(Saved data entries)
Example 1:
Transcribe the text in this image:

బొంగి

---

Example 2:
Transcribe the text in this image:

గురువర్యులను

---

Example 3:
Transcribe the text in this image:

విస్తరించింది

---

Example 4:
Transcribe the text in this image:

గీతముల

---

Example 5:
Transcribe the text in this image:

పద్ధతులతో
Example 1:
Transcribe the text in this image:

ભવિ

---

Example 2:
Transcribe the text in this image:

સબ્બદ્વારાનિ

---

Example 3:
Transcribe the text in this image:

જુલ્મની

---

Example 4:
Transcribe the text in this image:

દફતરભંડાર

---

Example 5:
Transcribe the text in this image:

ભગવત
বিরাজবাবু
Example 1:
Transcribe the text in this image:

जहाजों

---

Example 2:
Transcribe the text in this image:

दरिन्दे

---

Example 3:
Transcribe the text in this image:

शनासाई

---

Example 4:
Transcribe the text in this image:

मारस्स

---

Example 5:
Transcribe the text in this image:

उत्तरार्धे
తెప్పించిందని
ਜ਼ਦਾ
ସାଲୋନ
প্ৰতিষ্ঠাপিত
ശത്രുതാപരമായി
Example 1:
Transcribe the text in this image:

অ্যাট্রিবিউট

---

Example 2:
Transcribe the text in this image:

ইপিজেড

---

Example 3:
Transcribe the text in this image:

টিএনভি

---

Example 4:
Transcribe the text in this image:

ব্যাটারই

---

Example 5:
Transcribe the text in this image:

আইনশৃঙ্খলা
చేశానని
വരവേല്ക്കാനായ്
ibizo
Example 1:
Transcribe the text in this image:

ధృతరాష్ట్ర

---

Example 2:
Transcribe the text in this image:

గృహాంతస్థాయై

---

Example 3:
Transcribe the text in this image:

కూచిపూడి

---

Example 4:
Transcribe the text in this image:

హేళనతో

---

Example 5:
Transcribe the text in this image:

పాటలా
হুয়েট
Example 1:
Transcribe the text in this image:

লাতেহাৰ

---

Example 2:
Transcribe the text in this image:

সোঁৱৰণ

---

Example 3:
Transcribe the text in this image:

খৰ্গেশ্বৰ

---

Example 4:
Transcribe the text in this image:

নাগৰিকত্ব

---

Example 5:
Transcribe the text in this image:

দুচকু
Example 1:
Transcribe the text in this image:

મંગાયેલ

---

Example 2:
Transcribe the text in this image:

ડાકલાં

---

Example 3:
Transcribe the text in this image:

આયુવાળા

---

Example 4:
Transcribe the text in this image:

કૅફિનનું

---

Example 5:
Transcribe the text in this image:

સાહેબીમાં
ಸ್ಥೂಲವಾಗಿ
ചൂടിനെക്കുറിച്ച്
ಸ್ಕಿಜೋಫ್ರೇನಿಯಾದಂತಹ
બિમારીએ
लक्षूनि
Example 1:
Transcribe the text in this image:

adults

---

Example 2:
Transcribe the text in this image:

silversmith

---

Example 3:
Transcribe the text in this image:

#### Task
Your task is to restate every record word for word.

#### Result of the task
Example 1:
Transcribe the text in this image:

బొంగి

---

Example 2:
Transcribe the text in this image:

గురువర్యులను

---

Example 3:
Transcribe the text in this image:

విస్తరించింది

---

Example 4:
Transcribe the text in this image:

గీతముల

---

Example 5:
Transcribe the text in this image:

పద్ధతులతో
Example 1:
Transcribe the text in this image:

ભવિ

---

Example 2:
Transcribe the text in this image:

સબ્બદ્વારાનિ

---

Example 3:
Transcribe the text in this image:

જુલ્મની

---

Example 4:
Transcribe the text in this image:

દફતરભંડાર

---

Example 5:
Transcribe the text in this image:

ભગવત
বিরাজবাবু
Example 1:
Transcribe the text in this image:

जहाजों

---

Example 2:
Transcribe the text in this image:

दरिन्दे

---

Example 3:
Transcribe the text in this image:

शनासाई

---

Example 4:
Transcribe the text in this image:

मारस्स

---

Example 5:
Transcribe the text in this image:

उत्तरार्धे
తెప్పించిందని
ਜ਼ਦਾ
ସାଲୋନ
প্ৰতিষ্ঠাপিত
ശത്രുതാപരമായി
Example 1:
Transcribe the text in this image:

অ্যাট্রিবিউট

---

Example 2:
Transcribe the text in this image:

ইপিজেড

---

Example 3:
Transcribe the text in this image:

টিএনভি

---

Example 4:
Transcribe the text in this image:

ব্যাটারই

---

Example 5:
Transcribe the text in this image:

আইনশৃঙ্খলা
చేశానని
വരവേല്ക്കാനായ്
ibizo
Example 1:
Transcribe the text in this image:

ధృతరాష్ట్ర

---

Example 2:
Transcribe the text in this image:

గృహాంతస్థాయై

---

Example 3:
Transcribe the text in this image:

కూచిపూడి

---

Example 4:
Transcribe the text in this image:

హేళనతో

---

Example 5:
Transcribe the text in this image:

పాటలా
হুয়েট
Example 1:
Transcribe the text in this image:

লাতেহাৰ

---

Example 2:
Transcribe the text in this image:

সোঁৱৰণ

---

Example 3:
Transcribe the text in this image:

খৰ্গেশ্বৰ

---

Example 4:
Transcribe the text in this image:

নাগৰিকত্ব

---

Example 5:
Transcribe the text in this image:

দুচকু
Example 1:
Transcribe the text in this image:

મંગાયેલ

---

Example 2:
Transcribe the text in this image:

ડાકલાં

---

Example 3:
Transcribe the text in this image:

આયુવાળા

---

Example 4:
Transcribe the text in this image:

કૅફિનનું

---

Example 5:
Transcribe the text in this image:

સાહેબીમાં
ಸ್ಥೂಲವಾಗಿ
ചൂടിനെക്കുറിച്ച്
ಸ್ಕಿಜೋಫ್ರೇನಿಯಾದಂತಹ
બિમારીએ
लक्षूनि
Example 1:
Transcribe the text in this image:

adults

---

Example 2:
Transcribe the text in this image:

silversmith

---

Example 3:
Transcribe the text in this image:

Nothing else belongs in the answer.